What is expected
Reproduce everything from the start of the records down to the line containing "RepeatMD al momento de la compra.", inclusive, line for line, leaving the pictures out.
=== Begin Enclosure ===
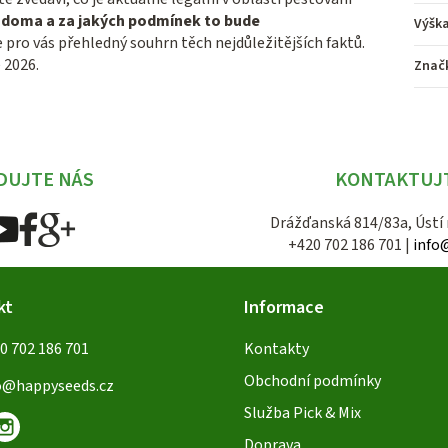
t doma a za jakých podmínek to bude
Výšk
 pro vás přehledný souhrn těch nejdůležitějších faktů.
 2026.
Znač
DUJTE NÁS
KONTAKTUJ
Drážďanská 814/83a, Ústí
+420 702 186 701 |
info
kt
Informace
0 702 186 701
Kontakty
Obchodní podmínky
o
@
happyseeds.cz
Služba Pick & Mix
Doprava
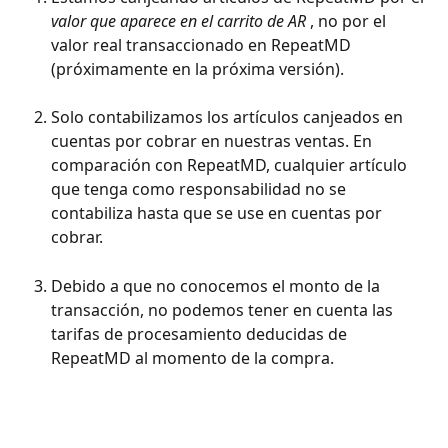
valor que aparece en el carrito de AR
 , no por el 
valor real transaccionado en RepeatMD 
(próximamente en la próxima versión).
Solo contabilizamos los artículos canjeados en 
cuentas por cobrar en nuestras ventas. En 
comparación con RepeatMD, cualquier artículo 
que tenga como responsabilidad no se 
contabiliza hasta que se use en cuentas por 
cobrar.
Debido a que no conocemos el monto de la 
transacción, no podemos tener en cuenta las 
tarifas de procesamiento deducidas de 
RepeatMD al momento de la compra.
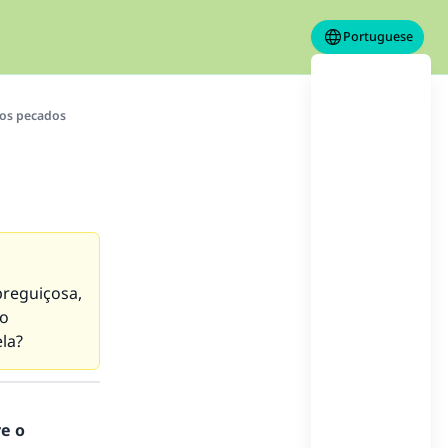
Portuguese
os pecados
preguiçosa,
ão
ela?
re o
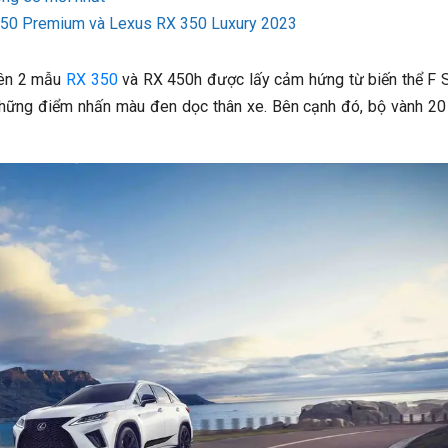
350 Premium và Lexus RX 350 Luxury 2023
rên 2 mẫu
RX 350
và RX 450h được lấy cảm hứng từ biến thể F 
g những điểm nhấn màu đen dọc thân xe. Bên cạnh đó, bộ vành 20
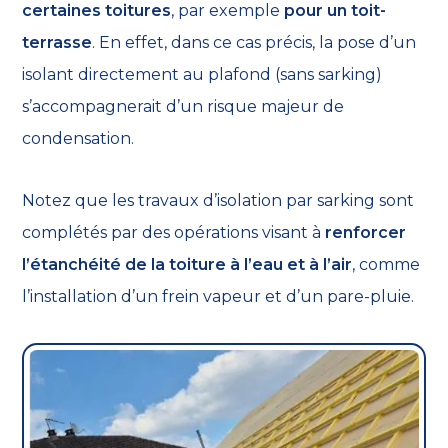
certaines toitures
, par exemple
pour un toit-
terrasse
. En effet, dans ce cas précis, la pose d’un
isolant directement au plafond (sans sarking)
s’accompagnerait d’un risque majeur de
condensation.
Notez que les travaux d’isolation par sarking sont
complétés par des opérations visant à
renforcer
l’étanchéité de la toiture à l’eau et à l’air
, comme
l’installation d’un frein vapeur et d’un pare-pluie.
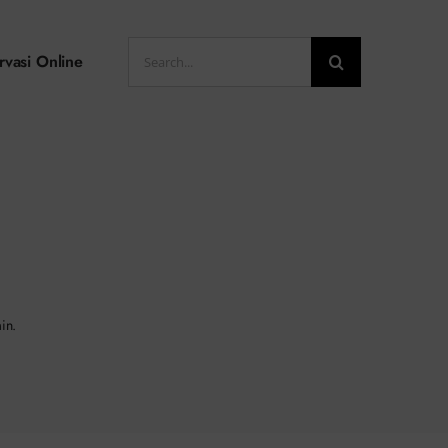
Search
rvasi Online
for:
in.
=== End Enclosure ===
Exercise response
t doma a za jakých podmínek to bude
Výšk
 pro vás přehledný souhrn těch nejdůležitějších faktů.
 2026.
Znač
DUJTE NÁS
KONTAKTUJ
Drážďanská 814/83a, Ústí
+420 702 186 701 |
info
kt
Informace
0 702 186 701
Kontakty
Obchodní podmínky
o
@
happyseeds.cz
Služba Pick & Mix
Doprava
valor que aparece en el carrito de AR
 , no por el 
valor real transaccionado en RepeatMD 
(próximamente en la próxima versión).
Solo contabilizamos los artículos canjeados en 
cuentas por cobrar en nuestras ventas. En 
comparación con RepeatMD, cualquier artículo 
que tenga como responsabilidad no se 
contabiliza hasta que se use en cuentas por 
cobrar.
Debido a que no conocemos el monto de la 
transacción, no podemos tener en cuenta las 
tarifas de procesamiento deducidas de 
RepeatMD al momento de la compra.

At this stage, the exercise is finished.